**Quoted text:**

··········

The FAA has instituted a new flight program called “NextGen,” which allows more flights to land and take off at Burbank and Van Nuys airports. The new tracking system allows these planes to fly lower and closer together. It also changed the flight patterns so that flights are now routed directly over neighborhoods in the south Santa Clarita Valley and through the Newhall Pass instead of coming in over the industrial center and Santa Susanna mountains. 

The result? 

A veritable freeway of airplane noise and pollution over our once-quiet neighborhoods.

Apparently, this all began to happen a few years ago for folks in the San Fernando Valley, and even earlier for others elsewhere in the U.S. The flight patterns apparently only changed in the SCV around last September or October, and then with all the firefighting aircraft needed to stop the Tick Fire, people didn’t really notice the added noise until December.

··········

**Tasks and exercises:**
1 - Translate into Spanish the following sentence from the text on the FAA flight program: "The new tracking system allows these planes to fly lower and closer together."
2 - Set down, word for word, the part of the text on the FAA flight program that opens with the words containing "Apparently, this all" and closes with "noise until December.".
3 - State whether each of the following agrees with the text on the FAA flight program, answering yes or no and quoting the words of the text that decide it. (a) Under the new program, flights are routed over the industrial center and the Santa Susanna mountains. (b) The flight patterns in the SCV changed around last September or October. (c) People in the SCV noticed the added noise as soon as the patterns changed.
The listing is not required for any of the work on this passage.

**Records:**
··········

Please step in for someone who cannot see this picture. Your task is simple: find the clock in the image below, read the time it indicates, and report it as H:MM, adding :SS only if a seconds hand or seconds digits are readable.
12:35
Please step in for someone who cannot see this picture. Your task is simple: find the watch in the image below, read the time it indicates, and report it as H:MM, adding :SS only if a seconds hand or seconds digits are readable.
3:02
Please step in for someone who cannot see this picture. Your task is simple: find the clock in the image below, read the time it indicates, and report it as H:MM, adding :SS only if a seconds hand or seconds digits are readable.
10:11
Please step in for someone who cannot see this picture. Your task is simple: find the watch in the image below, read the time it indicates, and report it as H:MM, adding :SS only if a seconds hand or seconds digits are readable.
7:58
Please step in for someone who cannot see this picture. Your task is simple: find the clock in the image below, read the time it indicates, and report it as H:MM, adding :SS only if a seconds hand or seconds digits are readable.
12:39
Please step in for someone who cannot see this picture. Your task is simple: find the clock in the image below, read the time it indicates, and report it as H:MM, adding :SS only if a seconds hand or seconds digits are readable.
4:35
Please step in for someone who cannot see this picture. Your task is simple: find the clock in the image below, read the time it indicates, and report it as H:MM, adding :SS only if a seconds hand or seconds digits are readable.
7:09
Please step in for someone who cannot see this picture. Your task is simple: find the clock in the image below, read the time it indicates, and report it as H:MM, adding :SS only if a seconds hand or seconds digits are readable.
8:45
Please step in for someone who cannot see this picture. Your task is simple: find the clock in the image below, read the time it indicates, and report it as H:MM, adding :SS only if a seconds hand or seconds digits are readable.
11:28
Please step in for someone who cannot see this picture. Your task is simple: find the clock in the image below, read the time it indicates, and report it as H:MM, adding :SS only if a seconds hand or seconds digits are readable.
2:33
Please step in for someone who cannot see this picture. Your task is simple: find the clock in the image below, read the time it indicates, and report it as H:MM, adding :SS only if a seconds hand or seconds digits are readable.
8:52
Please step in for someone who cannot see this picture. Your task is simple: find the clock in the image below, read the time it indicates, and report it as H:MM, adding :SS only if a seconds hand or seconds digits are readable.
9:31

··········

**Responses in order:**
1 - El nuevo sistema de seguimiento permite que estos aviones vuelen más bajo y más juntos.

2 -
Apparently, this all began to happen a few years ago for folks in the San Fernando Valley, and even earlier for others elsewhere in the U.S. The flight patterns apparently only changed in the SCV around last September or October, and then with all the firefighting aircraft needed to stop the Tick Fire, people didn’t really notice the added noise until December.

3 -
(a) No: "instead of coming in over the industrial center and Santa Susanna mountains."
(b) Yes: "The flight patterns apparently only changed in the SCV around last September or October."
(c) No: "people didn’t really notice the added noise until December."